All VCF files are merged into a VCF that includes information about all the SNPs called among all samples. This merged VCF is passed, along with the results from SNPDat and the GFF file to which integrates information from all data sources and output files in a format that can be later used by the rest of the pipeline. [1]


The GFF file passed to the parser must have per sample coverage information.

[1]This step is done separately because it’s both time consuming and can helps to paralellise later steps

Script Reference

This script parses results of SNPs analysis from any tool for SNP calling [2] and integrates them into a format that can be later used for other scripts in the pipeline.

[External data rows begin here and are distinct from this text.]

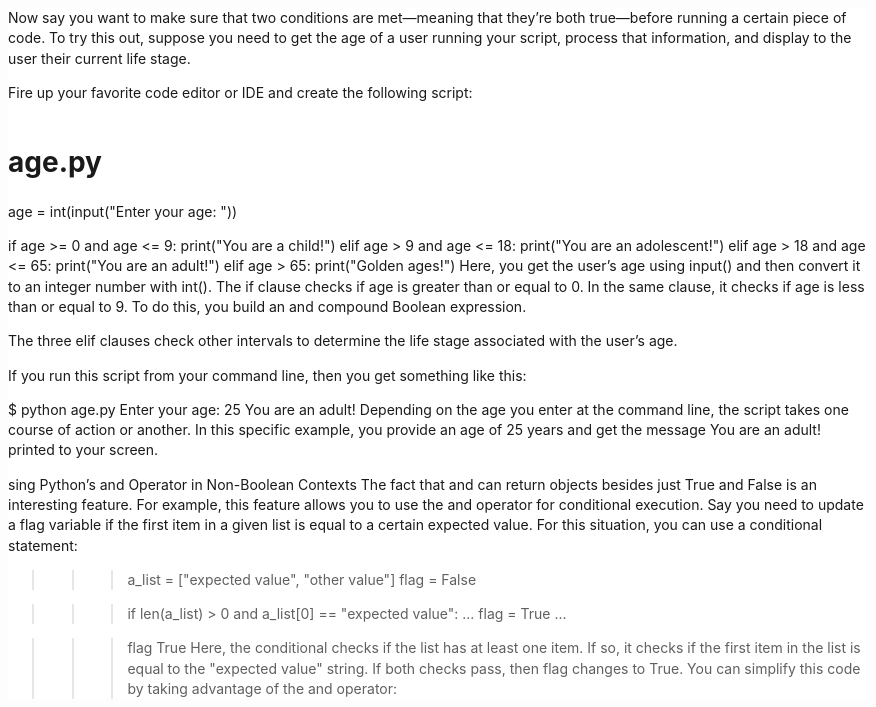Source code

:Now say you want to make sure that two conditions are met—meaning that they’re both true—before running a certain piece of code. To try this out, suppose you need to get the age of a user running your script, process that information, and display to the user their current life stage.

Fire up your favorite code editor or IDE and create the following script:

# age.py

age = int(input("Enter your age: "))

if age >= 0 and age <= 9:
    print("You are a child!")
elif age > 9 and age <= 18:
    print("You are an adolescent!")
elif age > 18 and age <= 65:
    print("You are an adult!")
elif age > 65:
    print("Golden ages!")
Here, you get the user’s age using input() and then convert it to an integer number with int(). The if clause checks if age is greater than or equal to 0. In the same clause, it checks if age is less than or equal to 9. To do this, you build an and compound Boolean expression.

The three elif clauses check other intervals to determine the life stage associated with the user’s age.

If you run this script from your command line, then you get something like this:

$ python age.py
Enter your age: 25
You are an adult!
Depending on the age you enter at the command line, the script takes one course of action or another. In this specific example, you provide an age of 25 years and get the message You are an adult! printed to your screen.


sing Python’s and Operator in Non-Boolean Contexts
The fact that and can return objects besides just True and False is an interesting feature. For example, this feature allows you to use the and operator for conditional execution. Say you need to update a flag variable if the first item in a given list is equal to a certain expected value. For this situation, you can use a conditional statement:

>>>
>>> a_list = ["expected value", "other value"]
>>> flag = False

>>> if len(a_list) > 0 and a_list[0] == "expected value":
...     flag = True
...

>>> flag
True
Here, the conditional checks if the list has at least one item. If so, it checks if the first item in the list is equal to the "expected value" string. If both checks pass, then flag changes to True. You can simplify this code by taking advantage of the and operator:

It integrates coverage and expected number of syn/nonsyn change and taxonomy from a GFF file, SNP data from a VCF file.


The script accept gzipped VCF files

[2]GATK pipeline was tested, but it is possible to use samtools and bcftools


Changed in version 0.2.1: added -s option for VCF files generated using bcftools

Changed in version 0.1.16: reworkked internals and removed SNPDat, syn/nonsyn evaluation is internal

Changed in version 0.1.13: reworked the internals and the classes used, including options -m and -s


SNPs analysis, requires a vcf file and SNPDat results

usage: snp_parser [-h] [-o OUTPUT_FILE] [-q MIN_QUAL] [-f MIN_FREQ]
                  [-r MIN_READS] -g GFF_FILE -p VCF_FILE -a REFERENCE -m
                  SAMPLES_ID [-c COV_SUFF] [-s] [-v | --quiet] [--cite]
                  [--manual] [--version]

Named Arguments

-o, --output-file

Ouput file

Default: snp_data.pickle

-q, --min-qual

Minimum SNP quality (Phred score)

Default: 30

-f, --min-freq

Minimum allele frequency

Default: 0.01

-r, --min-reads

Minimum number of reads to accept the SNP

Default: 4

-g, --gff-file GFF file with annotations
-p, --vcf-file Merged VCF file
-a, --reference
 Fasta file with the GFF Reference
-m, --samples-id
 the ids of the samples used in the analysis
-c, --cov-suff

Per sample coverage suffix in the GFF

Default: “_cov”

-s, --bcftools-vcf

bcftools call was used to produce the VCF file

Default: False

-v, --verbose

more verbose - includes debug messages

Default: 20

--quiet less verbose - only error and critical messages
--cite Show citation for the framework
--manual Show the script manual
--version show program’s version number and exit